-- Opening Marker --

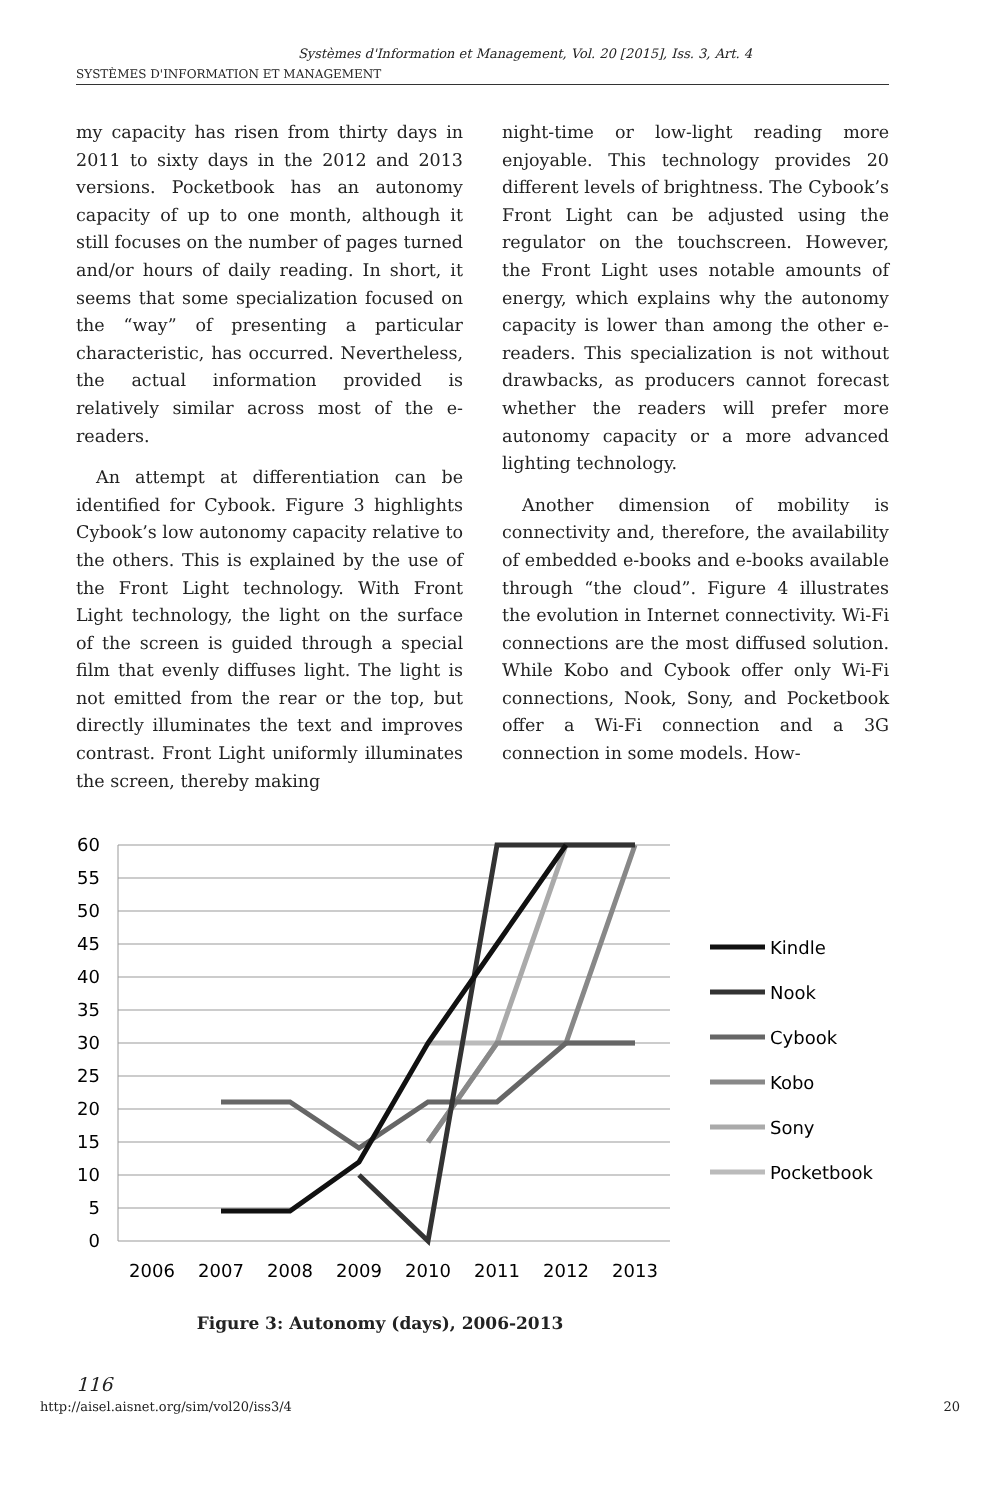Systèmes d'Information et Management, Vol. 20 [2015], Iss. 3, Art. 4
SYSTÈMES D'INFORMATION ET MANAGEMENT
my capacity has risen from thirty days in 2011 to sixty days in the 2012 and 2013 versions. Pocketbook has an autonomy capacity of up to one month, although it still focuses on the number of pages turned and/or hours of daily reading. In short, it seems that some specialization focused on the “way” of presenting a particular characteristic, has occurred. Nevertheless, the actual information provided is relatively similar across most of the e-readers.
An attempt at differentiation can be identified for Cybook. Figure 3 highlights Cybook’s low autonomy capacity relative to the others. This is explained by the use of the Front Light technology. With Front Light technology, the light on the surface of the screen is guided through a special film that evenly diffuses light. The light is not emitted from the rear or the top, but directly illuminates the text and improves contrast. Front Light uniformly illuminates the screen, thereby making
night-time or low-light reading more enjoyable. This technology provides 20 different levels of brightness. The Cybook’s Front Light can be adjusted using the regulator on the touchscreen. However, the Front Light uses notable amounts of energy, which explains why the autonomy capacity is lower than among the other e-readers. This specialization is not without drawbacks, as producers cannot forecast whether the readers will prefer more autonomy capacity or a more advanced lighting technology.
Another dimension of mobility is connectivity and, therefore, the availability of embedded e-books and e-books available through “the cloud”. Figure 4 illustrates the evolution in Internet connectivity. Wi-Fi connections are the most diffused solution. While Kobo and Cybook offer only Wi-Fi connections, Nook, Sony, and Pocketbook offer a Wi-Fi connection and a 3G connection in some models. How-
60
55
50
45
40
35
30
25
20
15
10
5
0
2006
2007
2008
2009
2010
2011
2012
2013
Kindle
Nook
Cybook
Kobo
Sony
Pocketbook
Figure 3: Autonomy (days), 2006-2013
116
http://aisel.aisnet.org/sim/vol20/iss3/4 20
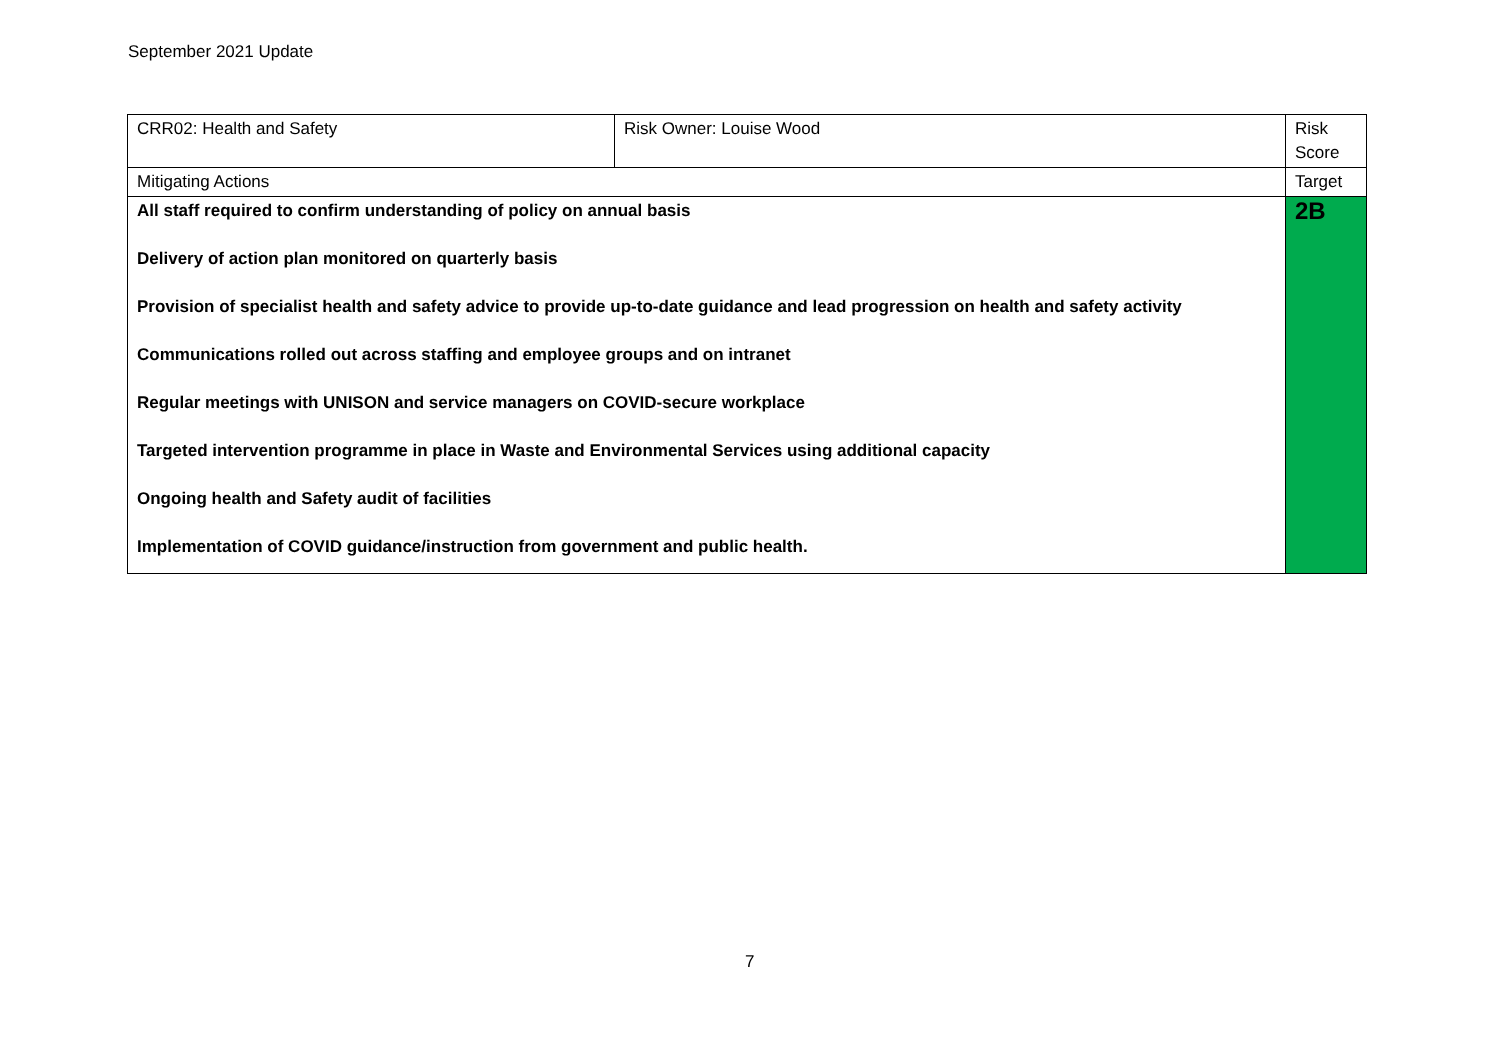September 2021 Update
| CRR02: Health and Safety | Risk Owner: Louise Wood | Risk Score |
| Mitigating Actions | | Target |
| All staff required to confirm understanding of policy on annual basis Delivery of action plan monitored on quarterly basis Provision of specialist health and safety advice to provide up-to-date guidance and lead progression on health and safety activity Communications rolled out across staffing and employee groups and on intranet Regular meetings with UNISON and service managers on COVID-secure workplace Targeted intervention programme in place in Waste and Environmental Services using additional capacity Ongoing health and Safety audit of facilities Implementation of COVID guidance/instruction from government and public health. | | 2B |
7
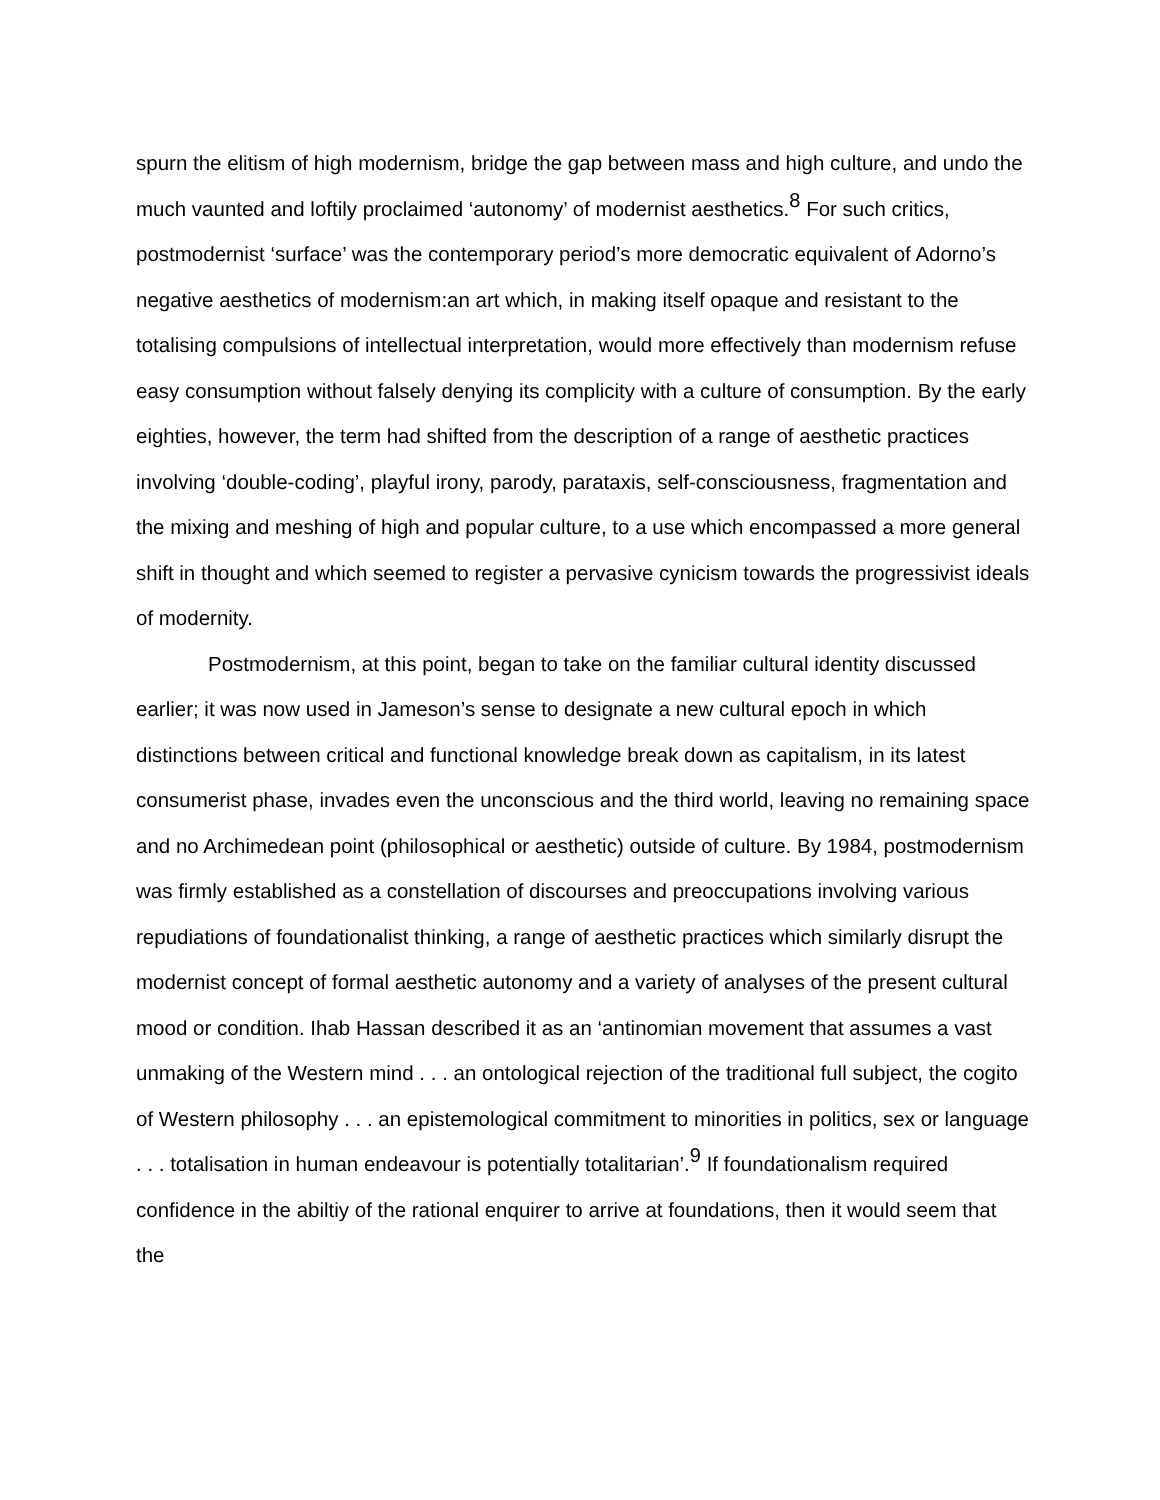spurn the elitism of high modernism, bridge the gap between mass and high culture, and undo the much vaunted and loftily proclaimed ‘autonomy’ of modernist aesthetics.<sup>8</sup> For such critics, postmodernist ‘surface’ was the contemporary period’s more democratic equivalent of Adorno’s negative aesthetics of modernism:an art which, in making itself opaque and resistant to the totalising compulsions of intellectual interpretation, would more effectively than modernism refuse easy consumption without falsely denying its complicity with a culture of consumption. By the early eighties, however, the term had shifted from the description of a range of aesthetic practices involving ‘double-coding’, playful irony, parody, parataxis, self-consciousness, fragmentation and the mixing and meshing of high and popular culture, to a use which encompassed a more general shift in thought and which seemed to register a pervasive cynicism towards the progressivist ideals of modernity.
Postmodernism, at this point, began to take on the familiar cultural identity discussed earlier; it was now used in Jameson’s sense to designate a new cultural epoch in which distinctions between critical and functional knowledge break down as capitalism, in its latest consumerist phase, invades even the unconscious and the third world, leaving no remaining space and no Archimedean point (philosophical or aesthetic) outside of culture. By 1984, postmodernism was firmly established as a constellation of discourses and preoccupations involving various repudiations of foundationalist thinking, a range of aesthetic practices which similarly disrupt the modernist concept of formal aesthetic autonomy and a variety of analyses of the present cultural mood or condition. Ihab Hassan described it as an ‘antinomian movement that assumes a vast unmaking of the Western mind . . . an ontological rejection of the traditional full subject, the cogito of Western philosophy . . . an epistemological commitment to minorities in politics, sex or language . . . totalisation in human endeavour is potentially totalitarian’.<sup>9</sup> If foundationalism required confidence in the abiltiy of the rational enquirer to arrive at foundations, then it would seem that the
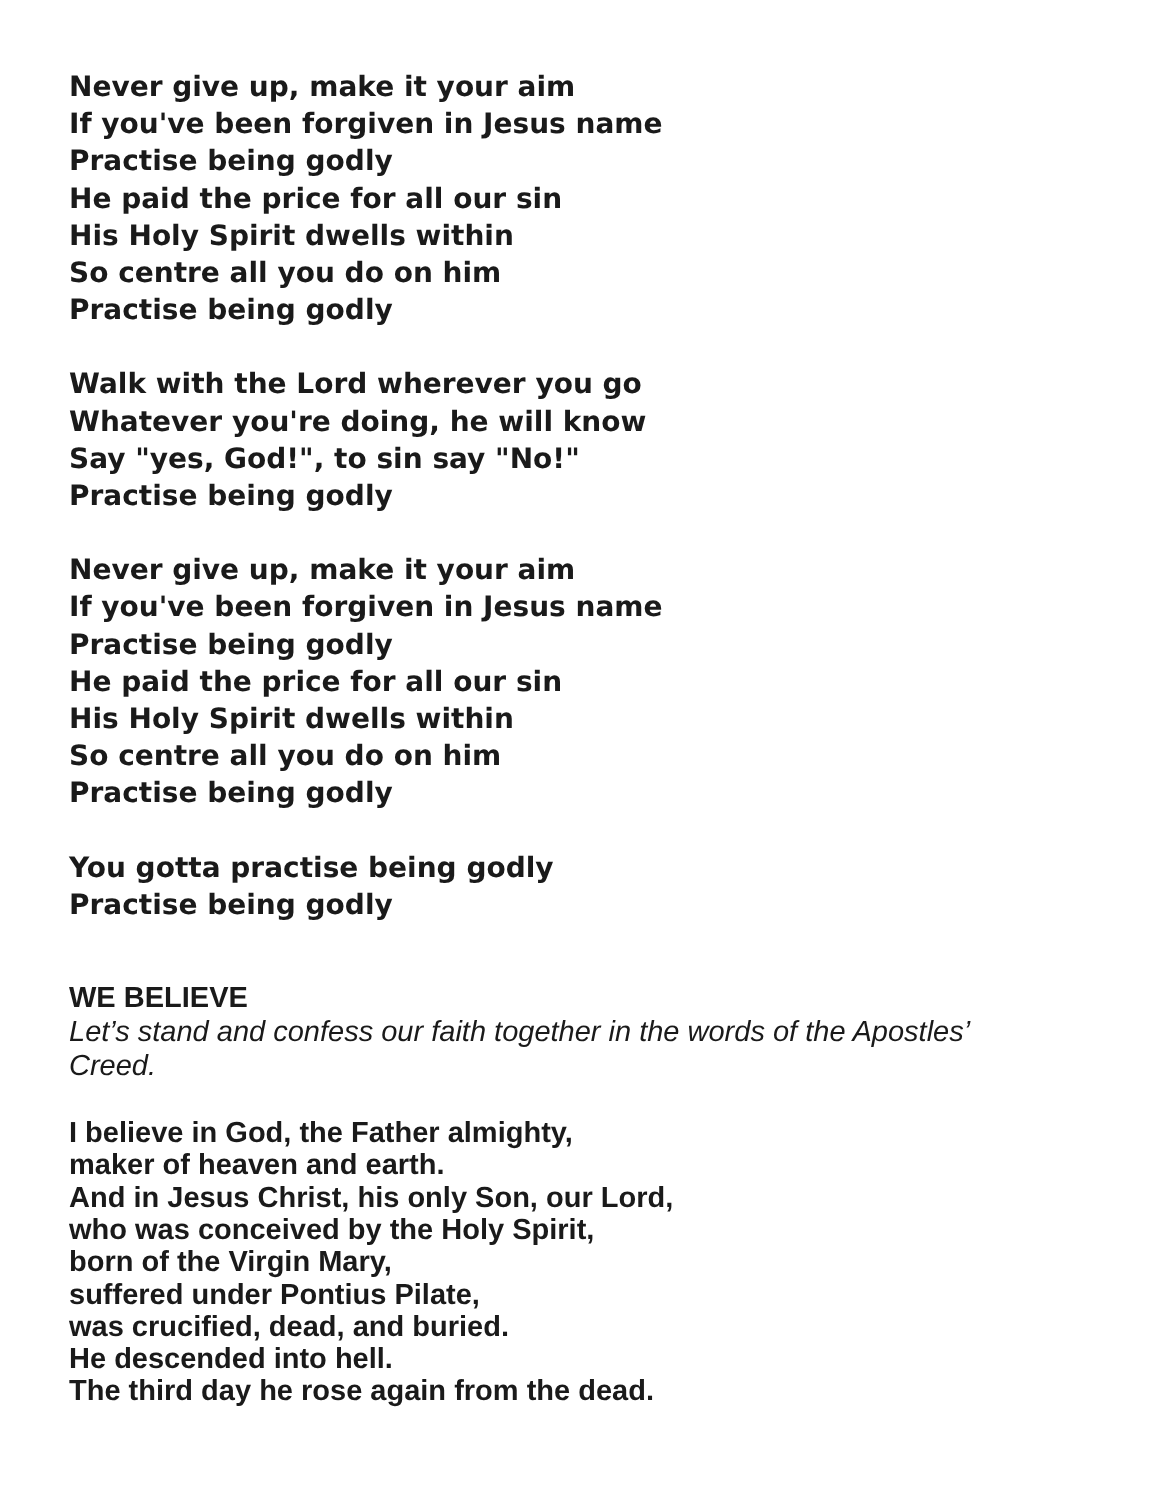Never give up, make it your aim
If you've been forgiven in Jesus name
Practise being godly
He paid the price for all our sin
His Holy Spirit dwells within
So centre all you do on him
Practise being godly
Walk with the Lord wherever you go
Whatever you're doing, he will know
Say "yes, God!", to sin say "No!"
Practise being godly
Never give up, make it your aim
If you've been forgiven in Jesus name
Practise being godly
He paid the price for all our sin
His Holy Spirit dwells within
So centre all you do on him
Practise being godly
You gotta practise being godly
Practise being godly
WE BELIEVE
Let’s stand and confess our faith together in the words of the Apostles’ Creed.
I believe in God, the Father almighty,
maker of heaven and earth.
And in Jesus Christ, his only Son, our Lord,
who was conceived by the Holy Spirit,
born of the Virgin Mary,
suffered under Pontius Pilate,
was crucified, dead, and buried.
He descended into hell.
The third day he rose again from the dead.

-- Closing Marker --

- **WORK TO BE COMPLETED**:
Counting every line that holds the string "only", give the total for the data above and nothing else.

- **ANSWER FOR THIS EXERCISE**:
2